Let $f(x)$ be a twice differential function defined on $(-\infty,\infty)$ such that $f(x)=f(2-x)$ and $f'(\frac{1}{2})=f'(\frac{1}{4})=0.$
Then, the minimum number of points where $f''(x)$ vanishes on $[0,2]$ is?
I have no idea how to start this, any hints would be helpful.
In addition question asks for,$$\int_{-1}^{1}f'(1+x)x^2e^{x^2}dx$$I know I have to use the Queen property here, but not sure how.
We have that
$$f'(x)=-f'(2-x)$$
Then
$$f'\left(\frac74\right)=f'\left(\frac32\right)=0$$
and also $$f'(1)=-f'(2-1)$$ which implies $f'(1)=0$.
So $f'$ has at least five zeros. Rolle's theorem implies that $f''$ has at least four zeros.

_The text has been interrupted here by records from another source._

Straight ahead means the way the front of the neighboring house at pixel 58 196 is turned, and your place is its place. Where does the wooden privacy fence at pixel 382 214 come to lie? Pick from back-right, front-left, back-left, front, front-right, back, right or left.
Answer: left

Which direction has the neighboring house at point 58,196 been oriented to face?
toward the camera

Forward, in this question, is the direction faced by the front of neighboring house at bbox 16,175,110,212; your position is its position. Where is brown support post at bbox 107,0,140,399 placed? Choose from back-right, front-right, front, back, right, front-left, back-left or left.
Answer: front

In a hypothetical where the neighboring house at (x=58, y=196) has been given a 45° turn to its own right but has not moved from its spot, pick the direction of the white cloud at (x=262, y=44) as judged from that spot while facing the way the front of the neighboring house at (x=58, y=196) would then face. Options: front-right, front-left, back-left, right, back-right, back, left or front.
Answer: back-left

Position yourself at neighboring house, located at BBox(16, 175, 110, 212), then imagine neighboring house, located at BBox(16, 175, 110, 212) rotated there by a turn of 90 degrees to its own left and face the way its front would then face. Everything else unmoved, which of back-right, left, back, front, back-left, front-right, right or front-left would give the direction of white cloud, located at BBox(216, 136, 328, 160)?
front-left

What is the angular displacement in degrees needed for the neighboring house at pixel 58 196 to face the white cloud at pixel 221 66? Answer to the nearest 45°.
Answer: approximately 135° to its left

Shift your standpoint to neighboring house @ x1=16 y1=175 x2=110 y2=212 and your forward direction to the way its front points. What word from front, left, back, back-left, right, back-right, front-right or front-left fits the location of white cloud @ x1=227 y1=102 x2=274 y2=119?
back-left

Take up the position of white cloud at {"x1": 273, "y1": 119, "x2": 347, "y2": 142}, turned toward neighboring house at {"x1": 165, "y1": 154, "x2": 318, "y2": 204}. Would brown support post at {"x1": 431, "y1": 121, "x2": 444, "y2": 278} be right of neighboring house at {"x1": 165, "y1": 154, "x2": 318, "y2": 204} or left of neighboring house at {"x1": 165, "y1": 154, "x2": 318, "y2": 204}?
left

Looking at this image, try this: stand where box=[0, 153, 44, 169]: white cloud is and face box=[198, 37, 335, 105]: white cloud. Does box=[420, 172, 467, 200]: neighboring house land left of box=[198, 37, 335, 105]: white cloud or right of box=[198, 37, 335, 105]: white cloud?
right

Now, if you assume that $$f'(x)=\left(x-\frac12\right)\left(x-\frac14\right)\left(x-\frac74\right)\left(x-\frac32\right)(x-1)$$
then $f''$ is a fourth degree polynomial function, that can have at most four zeros.
You need also to prove that $f(x)=f(2-x)$, but we see that $f'(x)=-f'(2-x)$, and integrating we get $f(x)=f(2-x)+C$, so it suffices to pick $C=0$.